◆ **EXERCISE**: Set down exactly, and only, the lines from the one with "X209500Y225500D01*" to the final line of the entries, both included.
##########
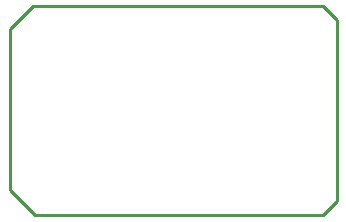
<source format=gko>
G04*
G04 #@! TF.GenerationSoftware,Altium Limited,Altium Designer,18.1.9 (240)*
G04*
G04 Layer_Color=16711935*
%FSLAX25Y25*%
%MOIN*%
G70*
G01*
G75*
%ADD15C,0.01000*%
D15*
X209500Y208100D02*
Y225500D01*
X204900Y230100D02*
X209500Y225500D01*
X108100Y230100D02*
X204900D01*
Y160500D02*
X209500Y165100D01*
X109000Y160500D02*
X204900D01*
X209500Y165100D02*
Y208100D01*
X100500Y169000D02*
Y222500D01*
Y169000D02*
X109000Y160500D01*
X100500Y222500D02*
X108100Y230100D01*
M02*

</source>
##########
◆ **OUTPUT BELOW**:
X209500Y225500D01*
X108100Y230100D02*
X204900D01*
Y160500D02*
X209500Y165100D01*
X109000Y160500D02*
X204900D01*
X209500Y165100D02*
Y208100D01*
X100500Y169000D02*
Y222500D01*
Y169000D02*
X109000Y160500D01*
X100500Y222500D02*
X108100Y230100D01*
M02*

</source>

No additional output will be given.